__Quoted passage__
[Start of Attachment]
It was a terrible week. A man shot to death his four grandchildren, wife and daughter then himself here at Margaret River, Australia. Then parents blew up their children and themselves, along with any targeted strangers in churches and a police station in Surabaya, Indonesia. That’s the first time I seem to have heard of terrorists involving their whole family, their children/parents with them, for paradise.

From what I have heard and experienced myself in the past I think I can understand a little of the motive of the Australian family murderer. (He had never really recovered from the suicide of his son and was faced with the news of the death of a second son to disease.) One comes to a place of such dark despair that death is the “only logical or natural” next step. But to alleviate the suffering that such a step would involve for others left behind, it is easier for them if they “come with you”. [I am speculating on the motives of the 61 year old grandfather who killed his family along with himself but do so on the basis of published interviews with his son-in-law and on recollections of times in my own life when (years ago) I felt myself to be at a similar brink.]

And hard on the heels of this horrific story comes the news of two, by some accounts three, families taking themselves collectively “to paradise” by murdering representatives of a society that their parents and older sons found personally intolerable.
[End of Attachment]
__Supplied data__
[Start of Attachment]
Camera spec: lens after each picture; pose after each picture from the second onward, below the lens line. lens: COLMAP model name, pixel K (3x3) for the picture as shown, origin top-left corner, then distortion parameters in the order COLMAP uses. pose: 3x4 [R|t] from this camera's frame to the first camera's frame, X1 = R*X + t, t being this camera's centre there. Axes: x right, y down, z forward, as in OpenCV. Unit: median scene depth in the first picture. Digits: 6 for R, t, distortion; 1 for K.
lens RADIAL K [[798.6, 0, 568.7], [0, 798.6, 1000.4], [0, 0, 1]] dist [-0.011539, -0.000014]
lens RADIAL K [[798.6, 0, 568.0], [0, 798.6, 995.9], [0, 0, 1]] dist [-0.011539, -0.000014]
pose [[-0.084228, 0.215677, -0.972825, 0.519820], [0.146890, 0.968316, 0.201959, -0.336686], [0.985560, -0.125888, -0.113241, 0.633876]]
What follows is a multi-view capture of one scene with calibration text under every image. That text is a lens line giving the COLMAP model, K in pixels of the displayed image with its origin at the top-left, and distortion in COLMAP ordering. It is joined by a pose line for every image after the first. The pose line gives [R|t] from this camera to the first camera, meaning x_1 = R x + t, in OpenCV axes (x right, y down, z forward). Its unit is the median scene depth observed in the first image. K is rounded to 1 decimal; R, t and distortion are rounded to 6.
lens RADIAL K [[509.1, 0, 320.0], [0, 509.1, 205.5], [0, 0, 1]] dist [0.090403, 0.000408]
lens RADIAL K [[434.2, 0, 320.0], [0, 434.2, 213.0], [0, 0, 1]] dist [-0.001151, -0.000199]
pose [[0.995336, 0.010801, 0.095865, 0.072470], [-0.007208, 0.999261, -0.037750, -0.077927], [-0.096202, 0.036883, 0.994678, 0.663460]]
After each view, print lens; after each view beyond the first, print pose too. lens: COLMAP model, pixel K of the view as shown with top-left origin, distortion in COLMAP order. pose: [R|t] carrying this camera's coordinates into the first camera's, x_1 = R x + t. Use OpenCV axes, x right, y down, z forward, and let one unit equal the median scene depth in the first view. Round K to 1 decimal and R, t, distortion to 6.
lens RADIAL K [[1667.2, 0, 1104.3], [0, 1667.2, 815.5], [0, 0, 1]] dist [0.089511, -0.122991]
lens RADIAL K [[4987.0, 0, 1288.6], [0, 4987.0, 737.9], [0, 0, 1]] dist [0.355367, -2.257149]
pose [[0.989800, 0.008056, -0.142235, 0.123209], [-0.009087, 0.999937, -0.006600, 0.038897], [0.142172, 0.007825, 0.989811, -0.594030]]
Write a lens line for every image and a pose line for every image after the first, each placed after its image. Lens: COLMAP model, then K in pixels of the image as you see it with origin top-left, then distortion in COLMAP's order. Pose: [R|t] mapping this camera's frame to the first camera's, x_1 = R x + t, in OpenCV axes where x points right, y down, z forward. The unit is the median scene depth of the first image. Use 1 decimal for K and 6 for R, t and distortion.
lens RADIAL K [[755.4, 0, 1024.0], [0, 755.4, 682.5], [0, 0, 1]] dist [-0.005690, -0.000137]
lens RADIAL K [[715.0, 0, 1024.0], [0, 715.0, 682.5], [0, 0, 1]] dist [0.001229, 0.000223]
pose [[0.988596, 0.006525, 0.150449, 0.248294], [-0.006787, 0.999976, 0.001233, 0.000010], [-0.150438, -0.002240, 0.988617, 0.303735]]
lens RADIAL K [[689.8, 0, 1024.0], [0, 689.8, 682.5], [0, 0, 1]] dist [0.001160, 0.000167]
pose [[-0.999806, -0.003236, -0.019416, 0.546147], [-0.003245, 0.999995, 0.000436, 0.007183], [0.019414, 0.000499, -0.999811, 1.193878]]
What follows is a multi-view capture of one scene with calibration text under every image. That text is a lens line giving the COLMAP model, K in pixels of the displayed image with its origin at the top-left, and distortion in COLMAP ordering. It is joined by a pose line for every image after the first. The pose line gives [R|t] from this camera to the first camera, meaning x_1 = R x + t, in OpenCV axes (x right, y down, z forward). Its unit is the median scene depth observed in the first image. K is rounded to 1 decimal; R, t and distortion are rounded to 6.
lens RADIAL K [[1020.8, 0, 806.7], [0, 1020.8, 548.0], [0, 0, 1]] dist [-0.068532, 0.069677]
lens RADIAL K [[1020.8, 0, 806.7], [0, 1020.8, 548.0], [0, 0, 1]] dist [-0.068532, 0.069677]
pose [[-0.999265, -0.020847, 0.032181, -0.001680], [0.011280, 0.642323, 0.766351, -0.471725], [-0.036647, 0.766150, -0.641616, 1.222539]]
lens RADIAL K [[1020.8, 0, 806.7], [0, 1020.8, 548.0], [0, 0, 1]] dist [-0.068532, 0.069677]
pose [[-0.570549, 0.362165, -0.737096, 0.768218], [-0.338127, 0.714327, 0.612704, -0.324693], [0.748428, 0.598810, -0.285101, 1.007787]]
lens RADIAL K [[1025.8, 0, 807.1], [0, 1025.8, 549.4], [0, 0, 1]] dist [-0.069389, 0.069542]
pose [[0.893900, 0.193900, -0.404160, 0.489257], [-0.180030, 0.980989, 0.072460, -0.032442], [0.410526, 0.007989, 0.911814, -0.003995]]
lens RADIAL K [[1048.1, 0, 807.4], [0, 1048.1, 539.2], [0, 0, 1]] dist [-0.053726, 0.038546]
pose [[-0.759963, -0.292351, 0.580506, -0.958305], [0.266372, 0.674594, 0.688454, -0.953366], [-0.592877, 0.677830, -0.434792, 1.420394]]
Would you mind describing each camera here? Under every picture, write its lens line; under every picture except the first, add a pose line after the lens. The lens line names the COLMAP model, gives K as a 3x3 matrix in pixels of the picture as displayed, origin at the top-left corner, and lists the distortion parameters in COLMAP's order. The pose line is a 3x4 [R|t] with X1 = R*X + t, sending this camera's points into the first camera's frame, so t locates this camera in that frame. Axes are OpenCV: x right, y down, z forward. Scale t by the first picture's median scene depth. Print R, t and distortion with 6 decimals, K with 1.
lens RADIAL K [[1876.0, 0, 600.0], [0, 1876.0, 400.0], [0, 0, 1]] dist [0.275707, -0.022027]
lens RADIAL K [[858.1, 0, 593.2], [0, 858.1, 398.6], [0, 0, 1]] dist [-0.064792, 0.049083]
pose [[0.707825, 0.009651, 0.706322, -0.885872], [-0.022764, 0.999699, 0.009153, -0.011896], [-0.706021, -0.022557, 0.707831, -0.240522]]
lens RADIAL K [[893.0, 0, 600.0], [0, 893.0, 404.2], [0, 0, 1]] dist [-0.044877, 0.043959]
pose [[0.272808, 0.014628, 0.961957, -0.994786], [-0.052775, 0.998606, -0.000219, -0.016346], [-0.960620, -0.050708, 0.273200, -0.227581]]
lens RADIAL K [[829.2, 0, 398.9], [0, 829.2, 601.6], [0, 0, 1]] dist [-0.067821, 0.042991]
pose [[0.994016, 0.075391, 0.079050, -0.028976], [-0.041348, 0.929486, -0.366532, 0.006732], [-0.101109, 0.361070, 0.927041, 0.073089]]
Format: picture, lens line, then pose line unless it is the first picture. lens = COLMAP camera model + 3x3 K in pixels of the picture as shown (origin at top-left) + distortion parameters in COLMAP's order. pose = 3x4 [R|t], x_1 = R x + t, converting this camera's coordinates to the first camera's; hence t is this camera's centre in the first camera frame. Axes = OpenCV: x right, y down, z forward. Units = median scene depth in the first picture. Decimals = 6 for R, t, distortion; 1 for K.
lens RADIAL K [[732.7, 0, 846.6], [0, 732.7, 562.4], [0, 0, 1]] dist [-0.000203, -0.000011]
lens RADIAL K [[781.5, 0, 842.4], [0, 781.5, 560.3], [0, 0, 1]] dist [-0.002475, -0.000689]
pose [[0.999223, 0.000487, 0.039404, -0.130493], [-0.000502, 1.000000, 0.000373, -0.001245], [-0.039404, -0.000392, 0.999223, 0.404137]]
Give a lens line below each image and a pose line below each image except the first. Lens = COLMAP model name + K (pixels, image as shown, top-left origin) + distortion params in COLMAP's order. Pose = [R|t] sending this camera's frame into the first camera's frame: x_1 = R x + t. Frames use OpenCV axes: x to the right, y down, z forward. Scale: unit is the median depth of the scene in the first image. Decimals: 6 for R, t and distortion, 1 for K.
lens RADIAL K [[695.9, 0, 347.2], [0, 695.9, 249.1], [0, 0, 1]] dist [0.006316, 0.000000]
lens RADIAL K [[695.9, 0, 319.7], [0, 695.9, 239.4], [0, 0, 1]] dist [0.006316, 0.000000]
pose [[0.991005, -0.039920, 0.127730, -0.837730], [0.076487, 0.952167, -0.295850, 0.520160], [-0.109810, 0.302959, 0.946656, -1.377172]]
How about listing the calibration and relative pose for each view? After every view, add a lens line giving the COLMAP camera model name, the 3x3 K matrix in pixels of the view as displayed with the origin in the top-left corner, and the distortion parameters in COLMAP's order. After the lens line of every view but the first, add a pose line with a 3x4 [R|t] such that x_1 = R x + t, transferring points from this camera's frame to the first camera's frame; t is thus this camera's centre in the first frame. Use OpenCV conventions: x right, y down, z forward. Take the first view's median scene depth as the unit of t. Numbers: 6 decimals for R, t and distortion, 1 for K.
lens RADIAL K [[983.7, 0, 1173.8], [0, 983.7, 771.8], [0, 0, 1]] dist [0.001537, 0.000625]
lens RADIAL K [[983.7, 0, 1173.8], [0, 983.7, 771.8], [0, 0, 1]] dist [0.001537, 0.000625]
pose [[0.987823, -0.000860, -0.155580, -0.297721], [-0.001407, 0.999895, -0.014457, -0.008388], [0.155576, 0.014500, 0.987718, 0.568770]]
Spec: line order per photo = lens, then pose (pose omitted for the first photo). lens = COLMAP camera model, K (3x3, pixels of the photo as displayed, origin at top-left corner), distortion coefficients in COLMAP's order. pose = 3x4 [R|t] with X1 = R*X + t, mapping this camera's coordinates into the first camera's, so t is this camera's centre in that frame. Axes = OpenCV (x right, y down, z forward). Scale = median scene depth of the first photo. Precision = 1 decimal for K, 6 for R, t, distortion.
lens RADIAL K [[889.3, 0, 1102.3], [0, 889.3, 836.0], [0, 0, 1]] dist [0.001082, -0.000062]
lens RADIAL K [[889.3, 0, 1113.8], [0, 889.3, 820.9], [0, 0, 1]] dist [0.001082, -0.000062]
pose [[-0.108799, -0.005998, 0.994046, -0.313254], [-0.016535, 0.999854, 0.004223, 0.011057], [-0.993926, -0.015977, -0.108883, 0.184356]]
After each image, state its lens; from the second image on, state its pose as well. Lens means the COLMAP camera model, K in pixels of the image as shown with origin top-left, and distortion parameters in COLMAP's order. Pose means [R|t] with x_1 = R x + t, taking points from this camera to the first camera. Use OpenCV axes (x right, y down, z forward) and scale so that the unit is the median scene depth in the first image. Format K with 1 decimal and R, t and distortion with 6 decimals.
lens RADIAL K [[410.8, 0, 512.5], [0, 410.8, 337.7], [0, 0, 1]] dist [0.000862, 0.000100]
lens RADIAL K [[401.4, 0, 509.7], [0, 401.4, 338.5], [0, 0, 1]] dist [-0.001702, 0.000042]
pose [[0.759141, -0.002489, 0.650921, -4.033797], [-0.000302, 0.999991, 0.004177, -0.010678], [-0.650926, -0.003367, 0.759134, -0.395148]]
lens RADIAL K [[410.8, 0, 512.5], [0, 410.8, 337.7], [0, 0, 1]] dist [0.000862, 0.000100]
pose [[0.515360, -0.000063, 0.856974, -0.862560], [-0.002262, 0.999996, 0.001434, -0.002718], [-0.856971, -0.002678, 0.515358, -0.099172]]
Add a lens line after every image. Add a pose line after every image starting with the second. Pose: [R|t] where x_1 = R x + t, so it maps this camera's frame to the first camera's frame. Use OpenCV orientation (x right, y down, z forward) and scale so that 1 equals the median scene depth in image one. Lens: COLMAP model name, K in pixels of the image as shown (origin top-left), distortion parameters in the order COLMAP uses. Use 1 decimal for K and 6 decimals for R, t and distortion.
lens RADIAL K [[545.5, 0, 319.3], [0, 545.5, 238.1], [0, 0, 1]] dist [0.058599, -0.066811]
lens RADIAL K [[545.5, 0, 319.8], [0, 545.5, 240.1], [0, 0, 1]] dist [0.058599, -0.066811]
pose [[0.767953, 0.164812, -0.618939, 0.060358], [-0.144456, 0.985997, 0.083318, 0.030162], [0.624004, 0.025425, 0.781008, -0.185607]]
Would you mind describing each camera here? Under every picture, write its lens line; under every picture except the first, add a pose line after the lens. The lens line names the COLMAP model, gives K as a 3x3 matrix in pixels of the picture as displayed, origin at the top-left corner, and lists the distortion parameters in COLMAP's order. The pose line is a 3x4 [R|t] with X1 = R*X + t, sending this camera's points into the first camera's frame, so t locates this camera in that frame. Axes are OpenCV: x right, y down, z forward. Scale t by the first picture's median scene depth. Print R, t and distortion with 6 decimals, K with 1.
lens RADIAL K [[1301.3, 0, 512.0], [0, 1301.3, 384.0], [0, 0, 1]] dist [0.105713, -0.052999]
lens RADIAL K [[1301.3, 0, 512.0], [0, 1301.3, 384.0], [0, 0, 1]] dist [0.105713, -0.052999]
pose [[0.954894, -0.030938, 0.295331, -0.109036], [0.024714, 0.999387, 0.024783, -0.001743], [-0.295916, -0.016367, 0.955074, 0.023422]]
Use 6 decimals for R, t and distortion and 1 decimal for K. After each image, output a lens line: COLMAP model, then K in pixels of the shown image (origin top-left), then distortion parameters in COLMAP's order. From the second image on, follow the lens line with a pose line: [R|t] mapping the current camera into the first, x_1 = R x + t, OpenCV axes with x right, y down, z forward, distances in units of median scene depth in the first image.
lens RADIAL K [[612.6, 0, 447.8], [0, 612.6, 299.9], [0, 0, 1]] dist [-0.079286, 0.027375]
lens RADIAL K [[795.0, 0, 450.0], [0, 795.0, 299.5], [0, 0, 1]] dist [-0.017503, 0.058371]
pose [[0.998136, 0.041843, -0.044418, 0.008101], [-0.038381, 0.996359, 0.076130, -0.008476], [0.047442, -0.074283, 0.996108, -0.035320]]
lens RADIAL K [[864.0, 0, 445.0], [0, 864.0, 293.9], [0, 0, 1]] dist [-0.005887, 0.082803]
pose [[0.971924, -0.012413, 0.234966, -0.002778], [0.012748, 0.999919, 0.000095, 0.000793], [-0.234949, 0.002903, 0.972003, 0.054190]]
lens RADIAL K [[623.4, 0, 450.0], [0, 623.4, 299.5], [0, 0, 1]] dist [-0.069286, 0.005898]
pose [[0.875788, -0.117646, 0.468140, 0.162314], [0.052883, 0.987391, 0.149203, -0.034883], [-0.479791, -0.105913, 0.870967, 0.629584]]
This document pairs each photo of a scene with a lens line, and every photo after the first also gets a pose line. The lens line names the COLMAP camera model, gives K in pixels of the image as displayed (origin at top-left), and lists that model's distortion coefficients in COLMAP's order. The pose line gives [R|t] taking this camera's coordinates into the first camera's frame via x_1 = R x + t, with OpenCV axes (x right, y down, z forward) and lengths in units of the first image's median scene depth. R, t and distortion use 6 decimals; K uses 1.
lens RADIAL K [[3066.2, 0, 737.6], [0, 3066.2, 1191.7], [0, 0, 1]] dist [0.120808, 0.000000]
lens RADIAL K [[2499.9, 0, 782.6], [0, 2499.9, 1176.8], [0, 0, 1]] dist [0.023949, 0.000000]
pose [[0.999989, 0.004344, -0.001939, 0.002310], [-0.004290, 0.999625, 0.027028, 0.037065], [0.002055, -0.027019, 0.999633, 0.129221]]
[End of Attachment]
__Task item 1__
Does each statement agree with the passage on the Margaret River and Surabaya killings? (a) The grandfather at Margaret River was 61 years old. (b) The writer's speculation about his motives rests only on personal recollection. (c) The attacks in Indonesia took place in Jakarta.
__Task item 2__
According to the passage on the Margaret River and Surabaya killings, how many families took themselves "to paradise"?
The material plays no part in what follows.

__Task answer 1__
(a) Yes: "the 61 year old grandfather who killed his family along with himself"
(b) No: "on the basis of published interviews with his son-in-law and on recollections of times in my own life"
(c) No: "in churches and a police station in Surabaya, Indonesia"

__Task answer 2__
Two, or three by some accounts.